→ The problem
Pull every line with "Bulletin" from the data.
[Records for this exercise Boundary: Start]
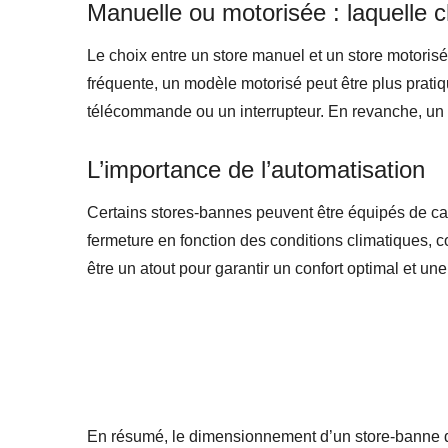
Manuelle ou motorisée : laquelle c
Le choix entre un store manuel et un store motoris
fréquente, un modèle motorisé peut être plus pratiq
télécommande ou un interrupteur. En revanche, un s
L’importance de l’automatisation
Certains stores-bannes peuvent être équipés de ca
fermeture en fonction des conditions climatiques, 
être un atout pour garantir un confort optimal et un
En résumé, le dimensionnement d’un store-banne dép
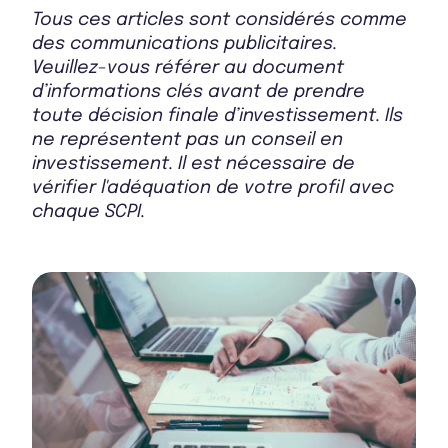
Tous ces articles sont considérés comme
Bulletin 2025 T2
des communications publicitaires.
Veuillez-vous référer au document
d’informations clés avant de prendre
toute décision finale d’investissement. Ils
Bulletin 2025 T1
ne représentent pas un conseil en
investissement. Il est nécessaire de
vérifier l'adéquation de votre profil avec
chaque SCPI.
Bulletin 2024 T4
Bulletin 2024 T3
Bulletin 2024 T2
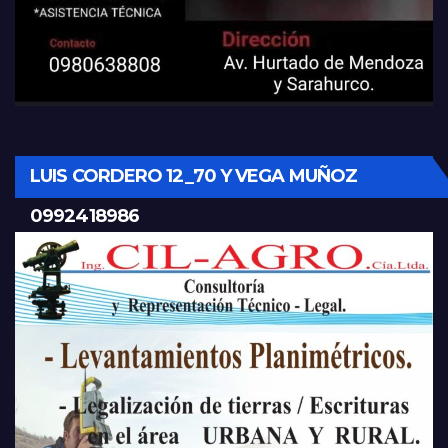
LUIS CORDERO 12_70 Y VEGA MUÑOZ
0992418986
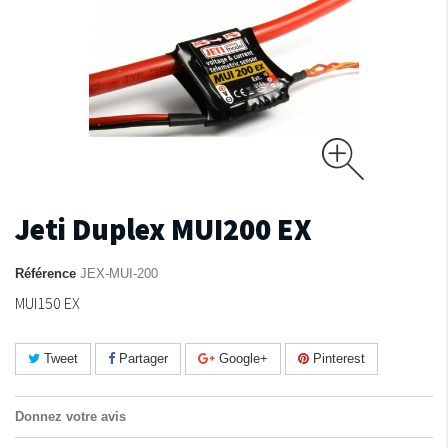
Jeti Duplex MUI200 EX
Référence
JEX-MUI-200
MUI150 EX
Tweet
Partager
Google+
Pinterest
Donnez votre avis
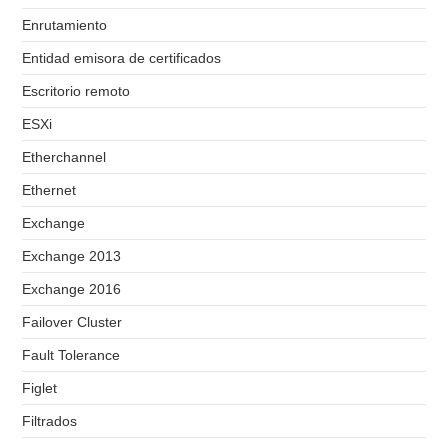
Enrutamiento
Entidad emisora de certificados
Escritorio remoto
ESXi
Etherchannel
Ethernet
Exchange
Exchange 2013
Exchange 2016
Failover Cluster
Fault Tolerance
Figlet
Filtrados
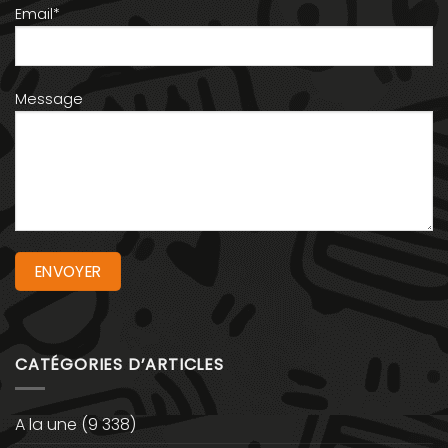
Email*
Message
CATÉGORIES D’ARTICLES
A la une
(9 338)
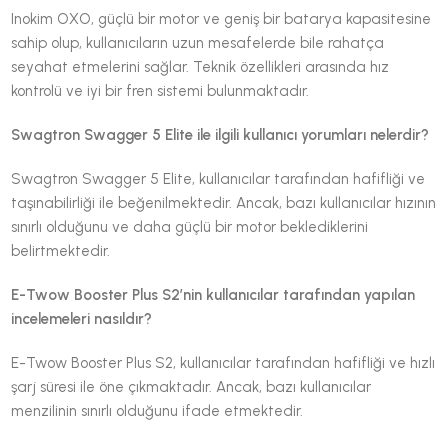
Inokim OXO, güçlü bir motor ve geniş bir batarya kapasitesine
sahip olup, kullanıcıların uzun mesafelerde bile rahatça
seyahat etmelerini sağlar. Teknik özellikleri arasında hız
kontrolü ve iyi bir fren sistemi bulunmaktadır.
Swagtron Swagger 5 Elite ile ilgili kullanıcı yorumları nelerdir?
Swagtron Swagger 5 Elite, kullanıcılar tarafından hafifliği ve
taşınabilirliği ile beğenilmektedir. Ancak, bazı kullanıcılar hızının
sınırlı olduğunu ve daha güçlü bir motor beklediklerini
belirtmektedir.
E-Twow Booster Plus S2’nin kullanıcılar tarafından yapılan
incelemeleri nasıldır?
E-Twow Booster Plus S2, kullanıcılar tarafından hafifliği ve hızlı
şarj süresi ile öne çıkmaktadır. Ancak, bazı kullanıcılar
menzilinin sınırlı olduğunu ifade etmektedir.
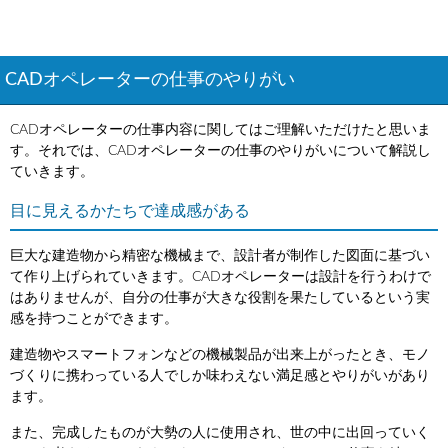
CADオペレーターの仕事のやりがい
CADオペレーターの仕事内容に関してはご理解いただけたと思いま
す。それでは、CADオペレーターの仕事のやりがいについて解説し
ていきます。
目に見えるかたちで達成感がある
巨大な建造物から精密な機械まで、設計者が制作した図面に基づい
て作り上げられていきます。CADオペレーターは設計を行うわけで
はありませんが、自分の仕事が大きな役割を果たしているという実
感を持つことができます。
建造物やスマートフォンなどの機械製品が出来上がったとき、モノ
づくりに携わっている人でしか味わえない満足感とやりがいがあり
ます。
また、完成したものが大勢の人に使用され、世の中に出回っていく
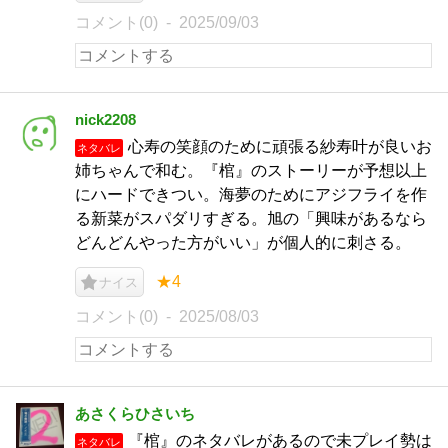
コメント(0)
2025/09/03
nick2208
心寿の笑顔のために頑張る紗寿叶が良いお
ネタバレ
姉ちゃんで和む。『棺』のストーリーが予想以上
にハードできつい。海夢のためにアジフライを作
る新菜がスパダリすぎる。旭の「興味があるなら
どんどんやった方がいい」が個人的に刺さる。
★4
ナイス
コメント(0)
2025/08/03
あさくらひさいち
『棺』のネタバレがあるので未プレイ勢は
ネタバレ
[Records for this exercise Boundary: End]
→ Result
Bulletin 2025 T2
Bulletin 2025 T1
Bulletin 2024 T4
Bulletin 2024 T3
Bulletin 2024 T2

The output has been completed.